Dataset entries
---+---

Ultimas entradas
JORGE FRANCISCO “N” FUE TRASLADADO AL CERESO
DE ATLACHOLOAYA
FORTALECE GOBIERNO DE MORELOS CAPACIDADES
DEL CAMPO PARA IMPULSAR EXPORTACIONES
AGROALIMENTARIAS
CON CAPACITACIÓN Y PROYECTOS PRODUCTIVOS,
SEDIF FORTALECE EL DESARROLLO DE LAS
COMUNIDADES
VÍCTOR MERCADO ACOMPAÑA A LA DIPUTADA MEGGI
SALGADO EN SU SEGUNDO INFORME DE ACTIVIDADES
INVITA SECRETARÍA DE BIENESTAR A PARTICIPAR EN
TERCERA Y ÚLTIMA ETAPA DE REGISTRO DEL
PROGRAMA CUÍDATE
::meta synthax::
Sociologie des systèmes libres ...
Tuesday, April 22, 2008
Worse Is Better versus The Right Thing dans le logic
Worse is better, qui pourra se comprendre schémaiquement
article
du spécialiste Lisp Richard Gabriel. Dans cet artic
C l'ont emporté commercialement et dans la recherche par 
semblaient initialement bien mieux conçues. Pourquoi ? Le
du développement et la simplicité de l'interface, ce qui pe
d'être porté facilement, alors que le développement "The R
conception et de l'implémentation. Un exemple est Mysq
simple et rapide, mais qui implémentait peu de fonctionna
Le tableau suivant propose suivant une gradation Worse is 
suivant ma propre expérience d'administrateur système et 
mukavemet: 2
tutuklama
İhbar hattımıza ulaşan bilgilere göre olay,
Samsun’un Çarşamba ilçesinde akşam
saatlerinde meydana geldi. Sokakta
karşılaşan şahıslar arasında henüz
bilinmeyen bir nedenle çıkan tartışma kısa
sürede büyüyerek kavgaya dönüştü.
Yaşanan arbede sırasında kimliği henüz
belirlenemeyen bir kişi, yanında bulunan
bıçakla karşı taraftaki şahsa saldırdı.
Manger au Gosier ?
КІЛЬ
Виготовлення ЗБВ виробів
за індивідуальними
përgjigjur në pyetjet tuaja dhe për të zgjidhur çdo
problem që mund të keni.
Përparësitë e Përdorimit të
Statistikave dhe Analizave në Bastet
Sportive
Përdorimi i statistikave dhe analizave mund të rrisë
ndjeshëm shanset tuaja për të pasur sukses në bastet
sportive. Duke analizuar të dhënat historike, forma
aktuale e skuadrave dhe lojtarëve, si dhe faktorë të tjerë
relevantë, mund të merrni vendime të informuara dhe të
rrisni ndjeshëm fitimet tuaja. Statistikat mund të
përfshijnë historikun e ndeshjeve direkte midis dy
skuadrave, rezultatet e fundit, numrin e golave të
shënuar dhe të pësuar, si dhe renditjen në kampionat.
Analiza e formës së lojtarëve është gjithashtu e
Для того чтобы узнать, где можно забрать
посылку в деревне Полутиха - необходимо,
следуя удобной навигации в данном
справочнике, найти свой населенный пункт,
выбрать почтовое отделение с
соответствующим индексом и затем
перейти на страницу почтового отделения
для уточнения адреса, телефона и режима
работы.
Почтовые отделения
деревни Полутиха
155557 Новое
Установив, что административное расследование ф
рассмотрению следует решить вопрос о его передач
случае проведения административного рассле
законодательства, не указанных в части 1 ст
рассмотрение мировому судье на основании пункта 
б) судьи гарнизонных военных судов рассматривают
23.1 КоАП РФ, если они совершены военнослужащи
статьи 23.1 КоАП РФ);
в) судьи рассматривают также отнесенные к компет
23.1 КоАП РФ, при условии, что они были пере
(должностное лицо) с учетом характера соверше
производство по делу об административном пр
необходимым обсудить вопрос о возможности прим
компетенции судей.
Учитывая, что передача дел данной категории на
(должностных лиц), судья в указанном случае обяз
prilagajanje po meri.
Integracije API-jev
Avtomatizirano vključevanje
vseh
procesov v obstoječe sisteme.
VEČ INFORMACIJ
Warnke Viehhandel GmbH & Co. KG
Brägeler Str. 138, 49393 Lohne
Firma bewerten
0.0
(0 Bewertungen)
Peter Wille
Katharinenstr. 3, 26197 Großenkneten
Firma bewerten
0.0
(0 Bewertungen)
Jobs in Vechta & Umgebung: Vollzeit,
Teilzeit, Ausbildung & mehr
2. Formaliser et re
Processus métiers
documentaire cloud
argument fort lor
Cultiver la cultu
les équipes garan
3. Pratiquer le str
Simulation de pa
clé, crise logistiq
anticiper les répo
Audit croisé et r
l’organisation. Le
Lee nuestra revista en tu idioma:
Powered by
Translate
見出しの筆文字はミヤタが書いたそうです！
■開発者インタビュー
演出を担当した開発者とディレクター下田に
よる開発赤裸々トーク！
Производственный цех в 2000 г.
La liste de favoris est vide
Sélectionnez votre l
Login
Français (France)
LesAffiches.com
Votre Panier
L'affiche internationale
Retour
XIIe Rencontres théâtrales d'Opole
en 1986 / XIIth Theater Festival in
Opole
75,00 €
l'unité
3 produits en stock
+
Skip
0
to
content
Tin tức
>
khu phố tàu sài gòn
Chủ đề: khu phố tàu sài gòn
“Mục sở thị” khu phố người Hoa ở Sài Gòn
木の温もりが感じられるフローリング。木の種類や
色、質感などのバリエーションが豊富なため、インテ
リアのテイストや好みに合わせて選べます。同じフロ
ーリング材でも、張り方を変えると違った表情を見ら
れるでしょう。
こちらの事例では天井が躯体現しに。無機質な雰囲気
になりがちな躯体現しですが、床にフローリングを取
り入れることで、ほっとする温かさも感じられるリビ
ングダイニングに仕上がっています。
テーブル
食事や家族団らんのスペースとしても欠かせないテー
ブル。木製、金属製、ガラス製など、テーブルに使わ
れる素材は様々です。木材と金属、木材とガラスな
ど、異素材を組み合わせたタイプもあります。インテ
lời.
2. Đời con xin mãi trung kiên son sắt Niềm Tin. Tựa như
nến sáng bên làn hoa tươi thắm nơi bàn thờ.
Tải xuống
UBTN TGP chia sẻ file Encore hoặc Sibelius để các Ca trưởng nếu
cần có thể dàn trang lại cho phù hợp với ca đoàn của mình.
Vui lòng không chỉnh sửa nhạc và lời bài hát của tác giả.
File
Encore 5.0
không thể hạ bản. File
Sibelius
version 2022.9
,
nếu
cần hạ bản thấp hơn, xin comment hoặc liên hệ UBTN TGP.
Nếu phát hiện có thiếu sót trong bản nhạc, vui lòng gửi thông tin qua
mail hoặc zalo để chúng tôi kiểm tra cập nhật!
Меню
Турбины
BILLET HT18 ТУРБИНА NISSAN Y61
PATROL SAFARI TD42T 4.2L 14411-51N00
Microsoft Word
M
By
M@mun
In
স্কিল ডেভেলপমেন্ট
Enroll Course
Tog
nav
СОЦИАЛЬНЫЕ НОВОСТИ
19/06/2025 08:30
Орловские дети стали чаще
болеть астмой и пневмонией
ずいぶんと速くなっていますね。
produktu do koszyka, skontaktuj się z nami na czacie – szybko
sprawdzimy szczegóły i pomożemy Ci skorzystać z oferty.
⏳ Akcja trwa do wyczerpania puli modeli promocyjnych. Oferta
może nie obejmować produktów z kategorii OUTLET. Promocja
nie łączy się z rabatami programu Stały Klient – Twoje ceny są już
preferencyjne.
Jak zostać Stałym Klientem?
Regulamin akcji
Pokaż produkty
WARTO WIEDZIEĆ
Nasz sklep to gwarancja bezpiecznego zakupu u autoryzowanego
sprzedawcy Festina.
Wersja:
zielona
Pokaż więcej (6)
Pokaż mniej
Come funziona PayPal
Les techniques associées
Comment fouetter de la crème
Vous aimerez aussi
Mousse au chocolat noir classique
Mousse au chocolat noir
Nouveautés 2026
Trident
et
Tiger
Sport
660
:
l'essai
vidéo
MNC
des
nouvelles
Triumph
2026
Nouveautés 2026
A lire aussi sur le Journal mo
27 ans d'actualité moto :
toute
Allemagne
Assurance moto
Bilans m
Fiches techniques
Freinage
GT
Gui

---+---

- PROBLEM TO SOLVE -
Transcribe the lines from the first line of the records through the line that contains "VÍCTOR MERCADO ACOMPAÑA A LA DIPUTADA MEGGI", both included, and add nothing else.

- THE COMPLETED TASK -
Ultimas entradas
JORGE FRANCISCO “N” FUE TRASLADADO AL CERESO
DE ATLACHOLOAYA
FORTALECE GOBIERNO DE MORELOS CAPACIDADES
DEL CAMPO PARA IMPULSAR EXPORTACIONES
AGROALIMENTARIAS
CON CAPACITACIÓN Y PROYECTOS PRODUCTIVOS,
SEDIF FORTALECE EL DESARROLLO DE LAS
COMUNIDADES
VÍCTOR MERCADO ACOMPAÑA A LA DIPUTADA MEGGI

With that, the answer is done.